Bill Garthright said...

Whatever. I don't know why you've got a bee in your bonnet about Neil deGrasse Tyson. He's a popularizer of science and scientific thinking, and America needs that.

Tyson gives talks all the time. If he has gotten some details wrong, occasionally, what else would you expect? He admitted that he'd been wrong about that Bush quote. What more do you want?

I've heard Bill Nye make mistakes, too. It happens. No one is infallible.

And no one - certainly not Tyson - disputes that religious people can be scientists. You miss the point. (I hope that Newton did spend time in bars chasing girls when he was young.

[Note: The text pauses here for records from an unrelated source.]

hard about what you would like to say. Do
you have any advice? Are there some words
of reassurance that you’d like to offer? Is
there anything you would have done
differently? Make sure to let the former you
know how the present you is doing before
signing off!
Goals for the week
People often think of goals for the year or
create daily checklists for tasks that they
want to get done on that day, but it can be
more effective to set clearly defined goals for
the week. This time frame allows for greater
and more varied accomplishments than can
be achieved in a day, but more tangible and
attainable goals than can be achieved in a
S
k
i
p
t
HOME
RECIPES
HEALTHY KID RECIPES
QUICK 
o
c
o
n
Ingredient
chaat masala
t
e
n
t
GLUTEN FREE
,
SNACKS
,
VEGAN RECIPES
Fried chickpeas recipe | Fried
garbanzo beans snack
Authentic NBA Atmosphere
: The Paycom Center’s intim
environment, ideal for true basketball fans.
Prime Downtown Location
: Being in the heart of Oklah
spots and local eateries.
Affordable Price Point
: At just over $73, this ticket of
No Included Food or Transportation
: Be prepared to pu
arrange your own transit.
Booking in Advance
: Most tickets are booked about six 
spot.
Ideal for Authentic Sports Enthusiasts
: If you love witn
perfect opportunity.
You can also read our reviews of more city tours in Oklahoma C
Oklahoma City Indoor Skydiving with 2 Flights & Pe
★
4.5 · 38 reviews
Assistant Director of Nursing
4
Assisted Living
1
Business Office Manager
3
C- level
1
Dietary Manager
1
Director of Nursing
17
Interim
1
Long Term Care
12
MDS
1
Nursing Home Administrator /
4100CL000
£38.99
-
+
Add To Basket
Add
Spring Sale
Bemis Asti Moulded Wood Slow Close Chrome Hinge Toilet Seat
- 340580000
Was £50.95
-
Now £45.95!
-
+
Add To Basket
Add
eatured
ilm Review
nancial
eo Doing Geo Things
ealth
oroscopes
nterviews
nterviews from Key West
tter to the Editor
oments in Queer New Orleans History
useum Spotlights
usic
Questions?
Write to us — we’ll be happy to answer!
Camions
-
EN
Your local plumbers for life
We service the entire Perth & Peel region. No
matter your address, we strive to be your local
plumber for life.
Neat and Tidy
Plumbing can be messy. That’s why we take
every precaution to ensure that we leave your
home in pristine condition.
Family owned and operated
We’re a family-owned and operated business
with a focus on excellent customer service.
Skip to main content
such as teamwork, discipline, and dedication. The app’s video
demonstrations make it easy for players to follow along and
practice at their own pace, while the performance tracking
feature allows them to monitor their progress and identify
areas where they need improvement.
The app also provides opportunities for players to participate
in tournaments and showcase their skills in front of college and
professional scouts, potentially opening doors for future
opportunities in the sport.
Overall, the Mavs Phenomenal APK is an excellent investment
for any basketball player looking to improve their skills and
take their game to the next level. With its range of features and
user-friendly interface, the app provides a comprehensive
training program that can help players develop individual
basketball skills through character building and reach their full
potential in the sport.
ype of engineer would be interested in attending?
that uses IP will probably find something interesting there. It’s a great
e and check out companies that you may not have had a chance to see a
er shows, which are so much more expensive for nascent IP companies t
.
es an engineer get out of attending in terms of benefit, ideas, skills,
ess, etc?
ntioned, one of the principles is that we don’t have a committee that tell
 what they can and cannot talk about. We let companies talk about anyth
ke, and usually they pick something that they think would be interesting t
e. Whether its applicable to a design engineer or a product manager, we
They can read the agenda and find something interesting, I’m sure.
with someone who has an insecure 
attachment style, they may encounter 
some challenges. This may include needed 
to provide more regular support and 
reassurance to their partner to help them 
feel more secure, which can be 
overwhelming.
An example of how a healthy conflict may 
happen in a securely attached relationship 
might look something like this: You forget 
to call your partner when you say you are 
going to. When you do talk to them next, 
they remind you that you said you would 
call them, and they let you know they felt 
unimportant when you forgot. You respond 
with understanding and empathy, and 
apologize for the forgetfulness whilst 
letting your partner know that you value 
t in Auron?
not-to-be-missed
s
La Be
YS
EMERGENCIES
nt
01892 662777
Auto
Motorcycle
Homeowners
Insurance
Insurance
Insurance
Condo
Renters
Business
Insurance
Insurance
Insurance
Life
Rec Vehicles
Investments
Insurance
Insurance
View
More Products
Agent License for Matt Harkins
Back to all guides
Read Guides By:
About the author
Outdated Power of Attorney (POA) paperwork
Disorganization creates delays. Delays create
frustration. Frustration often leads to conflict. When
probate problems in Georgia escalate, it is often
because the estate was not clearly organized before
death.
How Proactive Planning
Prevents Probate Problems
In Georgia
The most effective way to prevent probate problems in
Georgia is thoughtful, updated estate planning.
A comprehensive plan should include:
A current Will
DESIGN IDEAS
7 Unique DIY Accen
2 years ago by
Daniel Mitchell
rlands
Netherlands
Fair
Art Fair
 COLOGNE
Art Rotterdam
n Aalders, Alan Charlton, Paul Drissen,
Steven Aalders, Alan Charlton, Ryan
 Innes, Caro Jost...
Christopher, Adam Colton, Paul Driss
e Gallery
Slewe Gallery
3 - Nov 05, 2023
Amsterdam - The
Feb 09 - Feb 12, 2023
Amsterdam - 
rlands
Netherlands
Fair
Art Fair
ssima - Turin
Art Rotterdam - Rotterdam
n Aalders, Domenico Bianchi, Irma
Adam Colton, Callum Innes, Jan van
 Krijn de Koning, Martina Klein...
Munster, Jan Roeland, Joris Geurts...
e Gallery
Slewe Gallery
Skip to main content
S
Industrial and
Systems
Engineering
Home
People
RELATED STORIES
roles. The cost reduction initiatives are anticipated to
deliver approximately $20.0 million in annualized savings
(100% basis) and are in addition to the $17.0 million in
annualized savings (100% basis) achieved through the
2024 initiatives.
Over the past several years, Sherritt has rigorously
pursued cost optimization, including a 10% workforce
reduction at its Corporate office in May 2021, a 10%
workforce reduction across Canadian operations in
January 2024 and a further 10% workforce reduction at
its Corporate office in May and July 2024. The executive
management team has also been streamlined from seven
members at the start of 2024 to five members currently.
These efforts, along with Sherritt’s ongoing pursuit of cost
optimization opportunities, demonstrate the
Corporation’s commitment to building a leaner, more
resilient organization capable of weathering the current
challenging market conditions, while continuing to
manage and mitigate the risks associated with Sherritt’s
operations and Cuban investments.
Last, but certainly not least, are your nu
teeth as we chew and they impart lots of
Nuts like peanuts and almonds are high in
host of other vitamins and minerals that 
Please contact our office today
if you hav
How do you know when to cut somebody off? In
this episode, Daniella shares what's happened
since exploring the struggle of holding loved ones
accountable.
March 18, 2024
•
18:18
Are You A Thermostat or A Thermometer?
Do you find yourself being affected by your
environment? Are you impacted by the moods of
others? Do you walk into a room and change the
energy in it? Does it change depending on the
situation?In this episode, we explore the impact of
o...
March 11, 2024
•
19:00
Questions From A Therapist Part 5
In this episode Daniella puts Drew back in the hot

Do Christians not like girls - or boys? If that were true, there would be a lot fewer of them!)

The problem is faith-based thinking. Faith-based thinking is antithetical to science. If a scientist can compartmentalize his thinking, keeping his religious faith completely separate from his scientific research, fine.

People aren't exactly perfectly rational creatures, and Christian scientists can think that 'God' moves in the world, while ignoring that completely within their own field of research.

But faith-based thinking is proving disastrous to our country and our world. One of our two main political parties doesn't 'believe' in science these days - not unless they want to believe it - and they're becoming anti-education, too. Republicans have become completely faith-based (and there's too much of that among Democrats, as well).

So I welcome Tyson's work as a popularizer of science. If he's a 'sloppy researcher' as a scientist in his own field (and you haven't demonstrated that), I don't know and don't care. I'm not a scientist myself, so I'll let his peers worry about that.